▸ DOCUMENT SECTION
###
What is interesting to me is that it was something I never heard about, at that time I was at Delec & working primarilly as a relief Chargeman while also driving. Mid year I got my drivers appointment on the ETR, & that section was in turmoil as well. As a group of Senior inspectors from both Mechanical & Traffic branches, where formed as hit squads, provided with cars to travel around the state, & raid depots, yards Stations, Signal boxes, or anywhere they saw fit, an open licence to drop in & were given authority to suspend without pay any employee they saw reason to do.
I spent four and a half years in the Orange District as a relief ASM between 1975 and 1980 including two periods as Acting Senior Traffic Inspector at Broken Hill. I have never heard of the hit squads referred to by a6et.
What did happen, though, was that in about 1974 the government repealed the legislation restricting competition between road transport and the railways. There was no way the railways were ready for this as it came as a surprise. But even if they had known about it well (like 2 or 3 years) in advance, they would not have been able to compete on branch line traffic.
Branch lines were diabolically inefficient and generally had too little traffic to warrant upgrading. For example, Bulk Loading (The main inwards freight to most country destinations from Darling Harbour) came up to Dubbo overnight but then took another full day to get to Cobar or Bourke. It took a full shift to go from Dubbo to Nyngan and then another shift to Cobar or Bourke. Then there was the same performance coming home.
###
▸ WHAT THE TASK REQUIRES
Can you copy the part of the railway passage that opens with the words containing "Branch lines were" and closes with "performance coming home.", word for word? The lines that follow come from a source unrelated to the railway passage.
###
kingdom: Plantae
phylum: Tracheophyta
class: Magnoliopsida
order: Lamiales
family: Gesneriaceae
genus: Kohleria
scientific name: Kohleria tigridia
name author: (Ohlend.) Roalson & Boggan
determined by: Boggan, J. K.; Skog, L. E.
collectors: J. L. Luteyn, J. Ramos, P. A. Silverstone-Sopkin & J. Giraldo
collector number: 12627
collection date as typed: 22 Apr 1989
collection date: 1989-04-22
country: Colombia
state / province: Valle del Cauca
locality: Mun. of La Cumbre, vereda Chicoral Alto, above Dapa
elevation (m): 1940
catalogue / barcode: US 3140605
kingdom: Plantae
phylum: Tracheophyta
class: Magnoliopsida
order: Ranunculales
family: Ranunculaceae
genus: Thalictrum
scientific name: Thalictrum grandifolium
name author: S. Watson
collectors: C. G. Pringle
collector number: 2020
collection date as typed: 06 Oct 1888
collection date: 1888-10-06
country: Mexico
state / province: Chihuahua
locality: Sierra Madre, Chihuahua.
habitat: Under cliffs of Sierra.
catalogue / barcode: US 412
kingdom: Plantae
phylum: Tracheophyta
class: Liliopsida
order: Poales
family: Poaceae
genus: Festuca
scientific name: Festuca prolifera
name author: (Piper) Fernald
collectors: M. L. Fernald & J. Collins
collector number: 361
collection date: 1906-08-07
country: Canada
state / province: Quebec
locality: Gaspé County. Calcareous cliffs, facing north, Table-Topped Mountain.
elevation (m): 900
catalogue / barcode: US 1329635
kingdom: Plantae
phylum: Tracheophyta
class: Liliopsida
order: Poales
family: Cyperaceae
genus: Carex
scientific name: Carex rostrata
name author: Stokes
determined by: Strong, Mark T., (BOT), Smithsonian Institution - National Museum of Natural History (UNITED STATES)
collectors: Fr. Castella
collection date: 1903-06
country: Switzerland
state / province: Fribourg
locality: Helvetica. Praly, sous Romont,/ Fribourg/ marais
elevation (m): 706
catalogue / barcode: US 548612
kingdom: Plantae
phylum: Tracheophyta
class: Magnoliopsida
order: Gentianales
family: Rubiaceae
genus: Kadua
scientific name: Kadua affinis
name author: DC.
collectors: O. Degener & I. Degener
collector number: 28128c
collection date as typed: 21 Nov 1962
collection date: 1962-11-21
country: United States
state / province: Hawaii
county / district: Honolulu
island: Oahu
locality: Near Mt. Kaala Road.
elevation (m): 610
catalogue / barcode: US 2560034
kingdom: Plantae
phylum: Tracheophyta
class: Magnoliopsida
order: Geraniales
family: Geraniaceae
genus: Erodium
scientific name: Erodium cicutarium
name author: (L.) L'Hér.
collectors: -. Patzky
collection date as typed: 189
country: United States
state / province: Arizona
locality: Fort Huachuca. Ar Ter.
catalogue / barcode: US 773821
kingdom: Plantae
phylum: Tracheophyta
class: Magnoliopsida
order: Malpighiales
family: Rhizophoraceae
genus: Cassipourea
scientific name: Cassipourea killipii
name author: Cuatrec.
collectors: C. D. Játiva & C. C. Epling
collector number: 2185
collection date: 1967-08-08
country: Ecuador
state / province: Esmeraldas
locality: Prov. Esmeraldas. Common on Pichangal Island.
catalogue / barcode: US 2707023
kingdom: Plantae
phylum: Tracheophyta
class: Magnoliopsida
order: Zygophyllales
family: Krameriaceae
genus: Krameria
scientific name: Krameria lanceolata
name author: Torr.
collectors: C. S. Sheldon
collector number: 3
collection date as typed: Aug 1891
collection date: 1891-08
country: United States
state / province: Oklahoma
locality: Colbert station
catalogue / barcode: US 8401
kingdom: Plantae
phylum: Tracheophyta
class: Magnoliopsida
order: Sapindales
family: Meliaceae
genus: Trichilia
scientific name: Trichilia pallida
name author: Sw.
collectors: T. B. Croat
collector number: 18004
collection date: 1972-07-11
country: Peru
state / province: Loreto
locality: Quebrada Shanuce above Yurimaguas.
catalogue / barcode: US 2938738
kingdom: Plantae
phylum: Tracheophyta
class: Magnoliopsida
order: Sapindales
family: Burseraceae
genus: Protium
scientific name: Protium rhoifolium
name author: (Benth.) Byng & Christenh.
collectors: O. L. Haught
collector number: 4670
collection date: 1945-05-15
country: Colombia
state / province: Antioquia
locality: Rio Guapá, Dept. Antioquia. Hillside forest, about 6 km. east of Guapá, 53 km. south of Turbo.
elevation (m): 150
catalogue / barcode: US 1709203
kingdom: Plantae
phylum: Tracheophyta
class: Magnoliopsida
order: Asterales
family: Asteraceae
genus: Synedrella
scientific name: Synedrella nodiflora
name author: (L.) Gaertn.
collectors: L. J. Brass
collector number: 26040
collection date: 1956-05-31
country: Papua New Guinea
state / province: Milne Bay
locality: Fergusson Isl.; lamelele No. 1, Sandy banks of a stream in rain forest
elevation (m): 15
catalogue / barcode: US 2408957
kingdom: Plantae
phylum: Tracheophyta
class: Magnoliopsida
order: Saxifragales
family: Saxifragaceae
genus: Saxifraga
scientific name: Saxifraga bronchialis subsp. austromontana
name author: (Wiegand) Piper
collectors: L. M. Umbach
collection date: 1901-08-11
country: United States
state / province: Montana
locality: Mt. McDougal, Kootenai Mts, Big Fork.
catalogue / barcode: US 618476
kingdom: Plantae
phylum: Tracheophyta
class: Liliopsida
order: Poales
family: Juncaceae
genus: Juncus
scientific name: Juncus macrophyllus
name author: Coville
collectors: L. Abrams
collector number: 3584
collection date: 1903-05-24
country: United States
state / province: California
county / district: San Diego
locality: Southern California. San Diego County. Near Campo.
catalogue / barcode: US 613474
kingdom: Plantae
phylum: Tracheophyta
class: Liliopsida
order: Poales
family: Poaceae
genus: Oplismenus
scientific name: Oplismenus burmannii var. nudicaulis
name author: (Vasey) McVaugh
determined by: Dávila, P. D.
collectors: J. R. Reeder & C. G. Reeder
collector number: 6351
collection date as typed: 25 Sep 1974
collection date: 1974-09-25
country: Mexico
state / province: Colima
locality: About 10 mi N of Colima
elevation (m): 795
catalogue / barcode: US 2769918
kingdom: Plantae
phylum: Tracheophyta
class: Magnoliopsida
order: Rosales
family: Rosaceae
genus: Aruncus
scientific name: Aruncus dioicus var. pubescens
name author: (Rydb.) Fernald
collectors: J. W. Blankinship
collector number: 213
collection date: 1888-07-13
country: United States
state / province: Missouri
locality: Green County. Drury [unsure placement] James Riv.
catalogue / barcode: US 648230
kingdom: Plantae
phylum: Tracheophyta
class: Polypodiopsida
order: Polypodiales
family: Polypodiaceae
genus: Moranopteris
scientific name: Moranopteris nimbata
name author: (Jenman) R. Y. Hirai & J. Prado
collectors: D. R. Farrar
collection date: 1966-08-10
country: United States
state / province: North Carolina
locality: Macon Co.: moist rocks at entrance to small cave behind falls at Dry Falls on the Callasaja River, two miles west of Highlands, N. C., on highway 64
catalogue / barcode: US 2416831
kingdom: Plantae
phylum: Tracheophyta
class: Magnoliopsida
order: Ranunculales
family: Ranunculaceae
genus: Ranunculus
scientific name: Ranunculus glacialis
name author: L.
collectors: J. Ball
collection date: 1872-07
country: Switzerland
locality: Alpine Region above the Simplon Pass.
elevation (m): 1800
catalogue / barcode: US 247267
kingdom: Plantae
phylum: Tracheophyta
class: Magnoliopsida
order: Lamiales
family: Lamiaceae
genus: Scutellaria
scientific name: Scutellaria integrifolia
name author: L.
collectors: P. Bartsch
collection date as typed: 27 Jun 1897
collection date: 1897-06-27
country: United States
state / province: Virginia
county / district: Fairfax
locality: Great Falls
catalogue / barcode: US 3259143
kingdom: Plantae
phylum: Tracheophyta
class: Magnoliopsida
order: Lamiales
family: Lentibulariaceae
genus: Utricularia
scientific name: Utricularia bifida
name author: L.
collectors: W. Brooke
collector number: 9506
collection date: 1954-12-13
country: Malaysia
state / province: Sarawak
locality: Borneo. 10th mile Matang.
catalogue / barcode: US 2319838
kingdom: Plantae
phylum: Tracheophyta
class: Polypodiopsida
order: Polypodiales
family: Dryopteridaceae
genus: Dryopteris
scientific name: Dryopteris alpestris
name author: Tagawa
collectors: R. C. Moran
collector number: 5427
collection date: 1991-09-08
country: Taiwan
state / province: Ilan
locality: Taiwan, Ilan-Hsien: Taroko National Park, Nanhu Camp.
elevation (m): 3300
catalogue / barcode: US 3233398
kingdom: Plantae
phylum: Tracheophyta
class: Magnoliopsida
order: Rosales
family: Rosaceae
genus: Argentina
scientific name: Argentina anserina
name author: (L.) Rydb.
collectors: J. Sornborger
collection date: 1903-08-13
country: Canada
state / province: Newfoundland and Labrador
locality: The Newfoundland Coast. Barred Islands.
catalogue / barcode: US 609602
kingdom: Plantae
###
▸ TASK RESULT
Branch lines were diabolically inefficient and generally had too little traffic to warrant upgrading. For example, Bulk Loading (The main inwards freight to most country destinations from Darling Harbour) came up to Dubbo overnight but then took another full day to get to Cobar or Bourke. It took a full shift to go from Dubbo to Nyngan and then another shift to Cobar or Bourke. Then there was the same performance coming home.